Pfizer is “very close” to applying for an emergency use approval for its Covid-19 vaccine after collecting safety data to submit to US regulators, the company’s CEO said on Tuesday, according to a report. Last week, Pfizer and its partner BioNTech SE reported that an interim analysis showed their experimental vaccine was more than 90% effective in preventing symptomatic cases of Covid-19.

“We are very close to submitting for an emergency use authorization,” Albert Bourla told medical news site Stat. “We will announce it as soon as we are doing it.”

Pfizer has previously said it expects to contact the US Food and Drug Administration to apply for an Emergency Use Authorization by the third week of November, meaning the announcement could be days away.

On Tuesday, Pfizer CEO said that a key safety milestone had been reached in the study of its Covid-19 vaccine.
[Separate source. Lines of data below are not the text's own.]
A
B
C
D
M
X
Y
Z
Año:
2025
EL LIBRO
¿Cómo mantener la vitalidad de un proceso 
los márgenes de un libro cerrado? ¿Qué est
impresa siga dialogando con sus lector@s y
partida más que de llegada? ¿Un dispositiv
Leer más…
Speaking at a virtual conference hosted by the New York Times on Tuesday, Bourla said the company was preparing to submit its data to the U.S. Food and Drug Administration.
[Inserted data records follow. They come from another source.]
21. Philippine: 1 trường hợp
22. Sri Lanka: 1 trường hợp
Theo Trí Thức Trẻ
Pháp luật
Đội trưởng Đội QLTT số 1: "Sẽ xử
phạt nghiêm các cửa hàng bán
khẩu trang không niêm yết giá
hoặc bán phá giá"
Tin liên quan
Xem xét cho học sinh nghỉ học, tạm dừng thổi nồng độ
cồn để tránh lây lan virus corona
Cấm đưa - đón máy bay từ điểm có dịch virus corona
“We are preparing now for submissions,” Bourla said at the conference without specifying when it anticipated to file for an emergency use authorization.

Bourla added that Pfizer would soon release more detailed efficacy results.

The FDA had imposed a requirement on Covid-19 vaccine makers of having at least two months of follow-up with volunteers after their second dose, taken 28 days after the first, in order to ensure the drugs are safe.

On Monday, another drugmaker Moderna and the US National Institutes for Health announced similar preliminary results from their own trial, finding their vaccine was almost 95% effective.

Both use mRNA (messenger ribonucleic acid) technology to deliver genetic material to the body that makes human cells create a protein from the virus.

This trains the immune system to be ready to attack if it encounters SARS-CoV-2.

Other vaccines that are in late-stage trials, such as one being developed by Johnson & Johnson and another by Oxford University and AstraZeneca, use modified viruses to deliver genetic material for the same purpose.

No mRNA vaccines have ever been approved, but Anthony Fauci, the United States’ top infectious disease scientist said on Tuesday the technology had now “established itself.”

Bourla told Stat he was relieved that another vaccine was also successful and hoped many more would enter the fray because the global need was so dire.

Moderna has previously said it expects to apply for an emergency use authorization by November 25.

After the companies apply, the EUAs could follow in a matter of weeks.

In India, there are five COVID-19 vaccine candidates under various stages of clinical trials in India of which two are in the third phase.